A Polícia Civil concluiu, nesta terça-feira (7), as investigações sobre uma denúncia de ameaça e agressão que um aluno de 16 anos teria sofrido pelo seu professor, em 14 de março, no Instituto Federal do Sudeste de Minas Gerais (IF Sudeste). O fato foi registrado na Polícia Militar no dia 20 do mesmo mês. Na época, o estudante disse que o professor o pegou pelo pescoço, forçando seu corpo contra uma máquina. Entretanto, a vítima, que chegou a prestar depoimento, desistiu de representar contra o suspeito.
Na época, o aluno disse que após ter se machucado, se encontrou com o professor no banheiro e informado que havia se ferido. Neste momento, segundo relato dele à polícia, o suspeito deu um tapa em seu braço esquerdo. Sem reação, o estudante afirmou ter ido até a uma área de convivência da instituição, onde de novo se encontrou com o professor. Desta vez, o homem teria rodado uma corrente na mão, olhando para vítima e dizendo “se tiver denúncia já sabe, né?”.

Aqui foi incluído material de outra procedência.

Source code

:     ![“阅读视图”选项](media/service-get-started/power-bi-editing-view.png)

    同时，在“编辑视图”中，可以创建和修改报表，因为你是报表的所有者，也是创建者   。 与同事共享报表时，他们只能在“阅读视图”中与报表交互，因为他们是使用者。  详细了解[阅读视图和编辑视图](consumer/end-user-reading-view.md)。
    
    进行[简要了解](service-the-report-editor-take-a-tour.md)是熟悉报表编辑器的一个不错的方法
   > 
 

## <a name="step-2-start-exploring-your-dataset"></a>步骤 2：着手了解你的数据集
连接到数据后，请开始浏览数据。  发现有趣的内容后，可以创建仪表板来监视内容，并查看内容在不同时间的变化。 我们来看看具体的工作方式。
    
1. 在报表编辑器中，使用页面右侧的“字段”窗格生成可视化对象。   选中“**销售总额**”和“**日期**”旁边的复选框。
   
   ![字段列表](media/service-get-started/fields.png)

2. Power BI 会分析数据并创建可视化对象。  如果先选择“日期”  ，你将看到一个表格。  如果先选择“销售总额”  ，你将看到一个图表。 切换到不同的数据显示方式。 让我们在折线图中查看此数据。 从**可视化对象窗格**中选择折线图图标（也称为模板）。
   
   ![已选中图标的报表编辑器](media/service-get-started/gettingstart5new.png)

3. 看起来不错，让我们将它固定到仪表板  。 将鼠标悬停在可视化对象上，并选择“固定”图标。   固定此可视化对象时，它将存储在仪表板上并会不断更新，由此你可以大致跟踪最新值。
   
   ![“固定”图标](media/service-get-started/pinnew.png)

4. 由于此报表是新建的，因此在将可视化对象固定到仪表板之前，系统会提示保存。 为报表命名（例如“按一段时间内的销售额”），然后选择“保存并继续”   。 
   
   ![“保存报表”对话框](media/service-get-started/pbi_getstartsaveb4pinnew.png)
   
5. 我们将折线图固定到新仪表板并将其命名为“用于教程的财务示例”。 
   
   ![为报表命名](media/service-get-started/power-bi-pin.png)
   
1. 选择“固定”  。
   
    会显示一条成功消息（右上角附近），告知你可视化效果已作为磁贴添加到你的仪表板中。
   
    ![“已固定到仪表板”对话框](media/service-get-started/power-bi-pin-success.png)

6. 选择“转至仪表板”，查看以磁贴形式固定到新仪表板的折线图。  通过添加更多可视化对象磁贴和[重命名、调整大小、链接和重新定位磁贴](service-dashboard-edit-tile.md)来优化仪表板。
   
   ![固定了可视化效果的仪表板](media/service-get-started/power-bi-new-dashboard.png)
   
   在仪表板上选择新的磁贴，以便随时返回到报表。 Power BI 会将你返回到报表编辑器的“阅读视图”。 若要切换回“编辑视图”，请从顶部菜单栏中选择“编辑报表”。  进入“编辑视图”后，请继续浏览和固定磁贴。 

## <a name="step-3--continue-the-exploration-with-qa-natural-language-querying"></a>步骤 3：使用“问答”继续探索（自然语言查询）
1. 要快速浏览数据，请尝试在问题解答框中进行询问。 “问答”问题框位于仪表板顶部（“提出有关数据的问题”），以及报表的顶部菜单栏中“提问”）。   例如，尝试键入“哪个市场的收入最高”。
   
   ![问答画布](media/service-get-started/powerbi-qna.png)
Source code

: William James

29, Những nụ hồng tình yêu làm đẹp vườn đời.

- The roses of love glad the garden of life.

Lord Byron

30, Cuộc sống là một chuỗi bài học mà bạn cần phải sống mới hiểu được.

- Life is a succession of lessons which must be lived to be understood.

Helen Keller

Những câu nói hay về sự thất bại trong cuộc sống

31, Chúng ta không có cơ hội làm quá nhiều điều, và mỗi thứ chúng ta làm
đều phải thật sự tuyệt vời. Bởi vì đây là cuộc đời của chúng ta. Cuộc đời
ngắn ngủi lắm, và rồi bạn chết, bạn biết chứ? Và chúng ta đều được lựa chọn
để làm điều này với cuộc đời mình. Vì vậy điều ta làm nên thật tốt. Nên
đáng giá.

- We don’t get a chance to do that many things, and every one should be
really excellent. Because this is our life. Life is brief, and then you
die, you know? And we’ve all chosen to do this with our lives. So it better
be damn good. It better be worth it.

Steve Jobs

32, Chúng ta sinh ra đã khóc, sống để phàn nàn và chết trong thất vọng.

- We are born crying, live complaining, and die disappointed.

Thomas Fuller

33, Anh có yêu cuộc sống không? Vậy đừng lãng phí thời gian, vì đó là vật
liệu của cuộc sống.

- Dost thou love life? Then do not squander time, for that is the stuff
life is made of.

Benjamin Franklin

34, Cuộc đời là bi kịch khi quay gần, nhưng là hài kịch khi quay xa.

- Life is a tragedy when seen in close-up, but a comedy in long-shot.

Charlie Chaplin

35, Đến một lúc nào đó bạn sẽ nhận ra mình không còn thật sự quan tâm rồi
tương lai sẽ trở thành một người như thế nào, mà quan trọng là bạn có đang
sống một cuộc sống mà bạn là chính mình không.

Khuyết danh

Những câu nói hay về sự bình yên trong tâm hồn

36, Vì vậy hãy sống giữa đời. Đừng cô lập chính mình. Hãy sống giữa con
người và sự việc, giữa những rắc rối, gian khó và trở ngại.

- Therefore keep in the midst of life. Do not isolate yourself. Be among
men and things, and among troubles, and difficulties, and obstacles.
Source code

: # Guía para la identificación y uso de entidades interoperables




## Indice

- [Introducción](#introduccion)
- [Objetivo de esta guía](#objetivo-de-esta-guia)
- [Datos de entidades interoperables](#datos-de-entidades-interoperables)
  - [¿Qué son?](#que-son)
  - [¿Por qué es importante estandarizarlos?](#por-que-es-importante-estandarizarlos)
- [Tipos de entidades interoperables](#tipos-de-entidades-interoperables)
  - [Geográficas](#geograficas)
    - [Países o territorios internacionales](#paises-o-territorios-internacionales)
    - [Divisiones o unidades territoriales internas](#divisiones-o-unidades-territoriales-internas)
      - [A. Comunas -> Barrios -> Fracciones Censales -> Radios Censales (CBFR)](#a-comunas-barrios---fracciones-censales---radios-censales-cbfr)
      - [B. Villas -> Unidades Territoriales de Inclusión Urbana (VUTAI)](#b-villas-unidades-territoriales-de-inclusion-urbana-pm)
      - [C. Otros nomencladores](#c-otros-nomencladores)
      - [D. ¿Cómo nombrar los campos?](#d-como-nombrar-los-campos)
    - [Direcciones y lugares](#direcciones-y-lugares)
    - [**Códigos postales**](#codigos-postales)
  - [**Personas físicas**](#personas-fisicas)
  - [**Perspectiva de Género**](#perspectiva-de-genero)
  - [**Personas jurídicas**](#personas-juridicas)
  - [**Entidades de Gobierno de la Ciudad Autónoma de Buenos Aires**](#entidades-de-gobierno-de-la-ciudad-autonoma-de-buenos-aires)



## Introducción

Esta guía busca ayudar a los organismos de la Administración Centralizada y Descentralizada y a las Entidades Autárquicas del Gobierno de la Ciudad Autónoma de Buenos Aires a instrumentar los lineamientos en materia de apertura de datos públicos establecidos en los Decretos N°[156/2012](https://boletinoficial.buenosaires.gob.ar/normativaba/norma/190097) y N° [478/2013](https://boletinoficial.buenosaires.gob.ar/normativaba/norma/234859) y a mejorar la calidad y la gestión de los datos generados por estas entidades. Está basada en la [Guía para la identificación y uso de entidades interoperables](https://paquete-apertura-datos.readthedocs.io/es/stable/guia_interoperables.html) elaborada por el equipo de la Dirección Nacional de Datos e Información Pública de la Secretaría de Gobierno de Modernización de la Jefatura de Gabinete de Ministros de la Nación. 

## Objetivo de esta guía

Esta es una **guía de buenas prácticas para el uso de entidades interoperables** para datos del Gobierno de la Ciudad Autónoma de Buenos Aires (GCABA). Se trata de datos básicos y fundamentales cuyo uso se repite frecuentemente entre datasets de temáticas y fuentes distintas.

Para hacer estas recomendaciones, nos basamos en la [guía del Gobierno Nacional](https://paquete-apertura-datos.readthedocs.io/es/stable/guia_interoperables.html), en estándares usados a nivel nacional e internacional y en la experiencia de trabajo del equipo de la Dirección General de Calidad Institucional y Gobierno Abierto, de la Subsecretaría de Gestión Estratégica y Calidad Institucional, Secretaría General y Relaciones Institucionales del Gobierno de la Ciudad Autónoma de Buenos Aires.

Segundo o delegado Rafael Gomes, titular da 3ª Delegacia, que investiga crimes na região Norte, a vítima desistiu de representar contra o docente, apesar de ter denunciado o fato com riqueza de detalhes. “A vítima disse que o professor teria confessado o crime em uma reunião entre eles e a diretoria. Como é um crime que depende de representação da vítima, o inquérito não pôde ter andamento. Porém, comunicamos a instituição de ensino, que afirmou que tomaria medidas administrativas. Caso o adolescente mude de ideia, ele tem seis meses após o fato para fazer a representação”, comentou.
À Tribuna, o IF Sudeste informou, por meio de sua assessoria, que de fato houve uma reunião entre os envolvidos, no entanto, não confirmou que o docente teria confessado as agressões. Segundo a instituição, para que alguma medida seja tomada, é necessário que o aluno formalize denúncia junto ao IF Sudeste ou, então, que o professor seja notificado pela polícia – fato que não ocorreu, devido à desistência, por parte da vítima, de dar continuidade ao caso.
Apesar disso, o instituto afirma estar disposto a tomar as medidas necessárias caso o estudante mude de ideia e decida por formalizar a denúncia. Apesar do ocorrido, o professor continua ministrando aulas para o aluno na mesma instituição.